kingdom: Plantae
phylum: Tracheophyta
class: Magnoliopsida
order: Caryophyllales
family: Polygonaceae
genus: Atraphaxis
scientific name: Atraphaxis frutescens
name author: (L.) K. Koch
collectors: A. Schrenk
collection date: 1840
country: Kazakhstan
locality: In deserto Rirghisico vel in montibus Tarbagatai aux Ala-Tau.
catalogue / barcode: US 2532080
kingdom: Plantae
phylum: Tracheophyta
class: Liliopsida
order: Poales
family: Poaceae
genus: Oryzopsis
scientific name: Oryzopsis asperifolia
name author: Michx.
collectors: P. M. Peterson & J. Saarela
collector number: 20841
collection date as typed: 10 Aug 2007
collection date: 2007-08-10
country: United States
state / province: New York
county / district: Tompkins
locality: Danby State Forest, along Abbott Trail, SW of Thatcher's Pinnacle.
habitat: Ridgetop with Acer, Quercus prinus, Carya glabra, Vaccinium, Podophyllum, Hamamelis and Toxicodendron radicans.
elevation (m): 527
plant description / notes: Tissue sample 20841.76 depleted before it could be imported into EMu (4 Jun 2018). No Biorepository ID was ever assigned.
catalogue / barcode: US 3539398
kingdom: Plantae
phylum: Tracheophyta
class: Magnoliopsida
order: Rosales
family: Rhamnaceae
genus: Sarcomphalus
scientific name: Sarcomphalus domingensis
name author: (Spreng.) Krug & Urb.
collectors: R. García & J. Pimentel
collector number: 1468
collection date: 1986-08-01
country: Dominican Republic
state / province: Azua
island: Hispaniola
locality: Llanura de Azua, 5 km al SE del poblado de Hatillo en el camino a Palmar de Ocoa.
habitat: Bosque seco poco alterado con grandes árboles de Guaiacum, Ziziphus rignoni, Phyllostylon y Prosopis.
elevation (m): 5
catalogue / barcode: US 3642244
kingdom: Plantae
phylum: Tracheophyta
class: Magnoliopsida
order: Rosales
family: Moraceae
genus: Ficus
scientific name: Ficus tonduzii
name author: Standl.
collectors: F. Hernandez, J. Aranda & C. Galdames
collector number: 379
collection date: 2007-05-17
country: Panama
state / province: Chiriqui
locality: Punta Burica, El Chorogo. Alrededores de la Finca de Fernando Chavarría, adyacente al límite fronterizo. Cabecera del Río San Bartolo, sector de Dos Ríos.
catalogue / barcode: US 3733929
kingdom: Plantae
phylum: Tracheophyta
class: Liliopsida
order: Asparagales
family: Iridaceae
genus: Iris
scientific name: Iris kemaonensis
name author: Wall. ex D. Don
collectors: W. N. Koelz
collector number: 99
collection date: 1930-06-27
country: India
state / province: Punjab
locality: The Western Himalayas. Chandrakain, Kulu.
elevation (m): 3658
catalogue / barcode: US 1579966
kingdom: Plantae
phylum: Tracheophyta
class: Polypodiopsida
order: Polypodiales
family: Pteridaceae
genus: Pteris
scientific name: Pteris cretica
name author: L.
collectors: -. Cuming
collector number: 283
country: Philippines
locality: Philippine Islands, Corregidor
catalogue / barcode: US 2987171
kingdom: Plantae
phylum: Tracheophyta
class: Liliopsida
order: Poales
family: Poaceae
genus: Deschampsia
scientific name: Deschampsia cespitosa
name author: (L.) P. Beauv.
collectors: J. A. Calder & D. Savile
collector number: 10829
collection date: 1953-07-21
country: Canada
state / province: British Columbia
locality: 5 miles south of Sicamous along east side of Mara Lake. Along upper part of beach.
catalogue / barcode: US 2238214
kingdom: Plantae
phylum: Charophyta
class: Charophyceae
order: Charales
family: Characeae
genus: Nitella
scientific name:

[TASK INSTRUCTIONS]:
Collect and copy out each line of the rows above that contains the string "barcode". Case counts.

[EXPECTED ANSWER]:
catalogue / barcode: US 2532080
catalogue / barcode: US 3539398
catalogue / barcode: US 3642244
catalogue / barcode: US 3733929
catalogue / barcode: US 1579966
catalogue / barcode: US 2987171
catalogue / barcode: US 2238214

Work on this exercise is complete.